I am scraping https://www.transparency.org/news/pressreleases/year/2010 to retrieve header and details from each page. But along with header and details a telephone number and a blank string is coming in the retrieved list for every page.

[1] "See our simple, animated definitions of types of corruption and the ways to challenge it."
[2] "Judiciary - Commenting on Justice Bean’s sentencing in the BAE Systems’ Tanzania case, Transparency International UK welcomed the Judge’s stringent remarks concerning BAE Systems’ past conduct."
[3] " "
[4] "+49 30 3438 20 666"

I have tried with following codes but they didn't worked.

html %>% str_remove('+49 30 3438 20 666') %>% str_remove(' ').

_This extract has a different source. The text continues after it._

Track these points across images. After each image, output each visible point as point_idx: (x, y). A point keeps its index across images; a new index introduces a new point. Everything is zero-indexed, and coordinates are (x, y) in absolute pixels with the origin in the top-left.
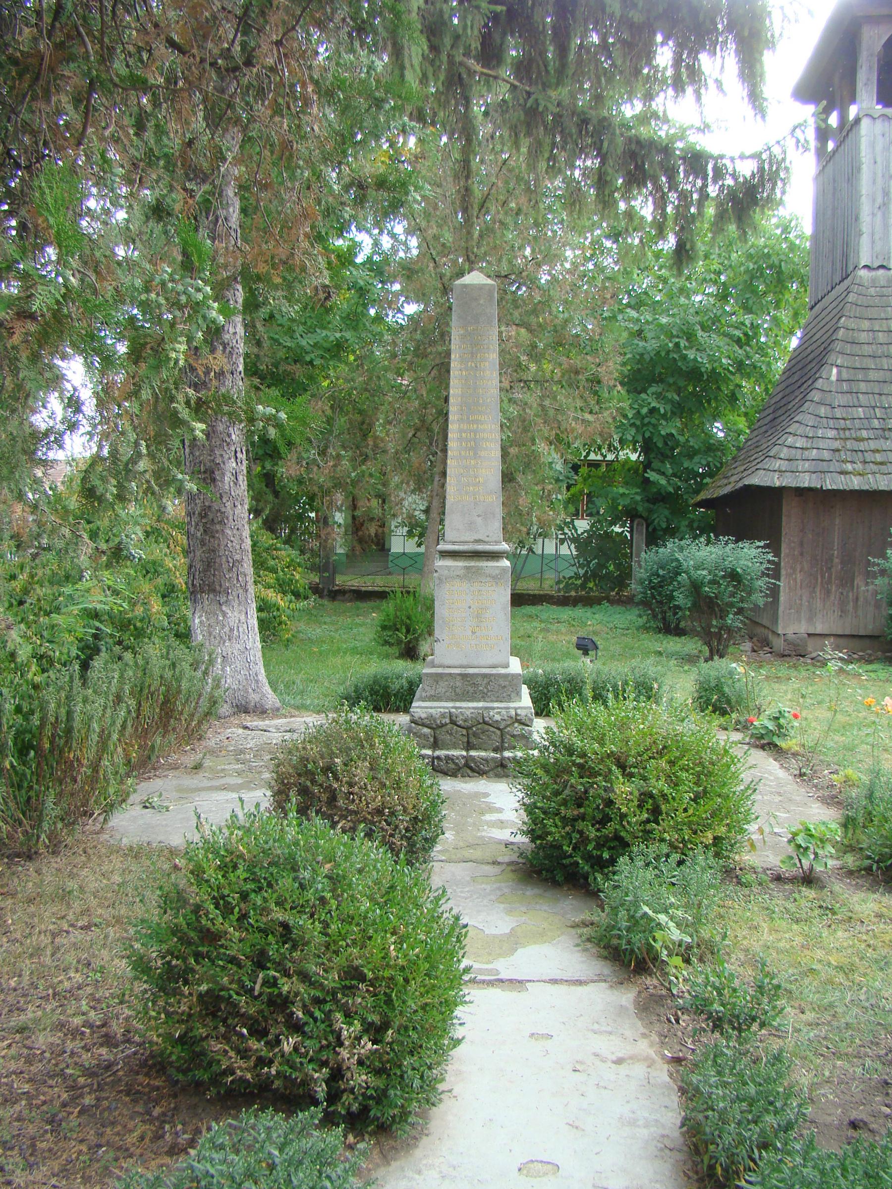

How these elements can be removed?


Solution

  • In case you want to drop all lines that start with a + and end with a number:

    dd <- c(
     "See our simple, animated definitions of types of corruption and the ways to challenge it."
    , "Judiciary - Commenting on Justice Bean’s sentencing in the BAE Systems’ Tanzania case, Transparency International UK welcomed the Judge’s stringent remarks concerning BAE Systems’ past conduct."
    ," "
    , "+49 30 3438 20 666")
    
    c <- dd[!grepl("^\\+.*\\d*$",dd)]
    

    You can also use \\s (one empty space) and \\d{2} (2 numbers) to have an exact match, to be on the safe side, if all numbers have the same format. Note that you can also use it in str_remove, with the end result beig an empty string. grep instead returns as logical vector that subsets your string.

    If you want to delete also all empty lines

    dd[!grepl("^\\s*$",dd)]
    

    Note that you can do both at the same time by using "|":

    dd[!grepl("^\\+.*\\d*$|^\\s*$",dd)]
    

    You can get familiar with regex here: https://regex101.com/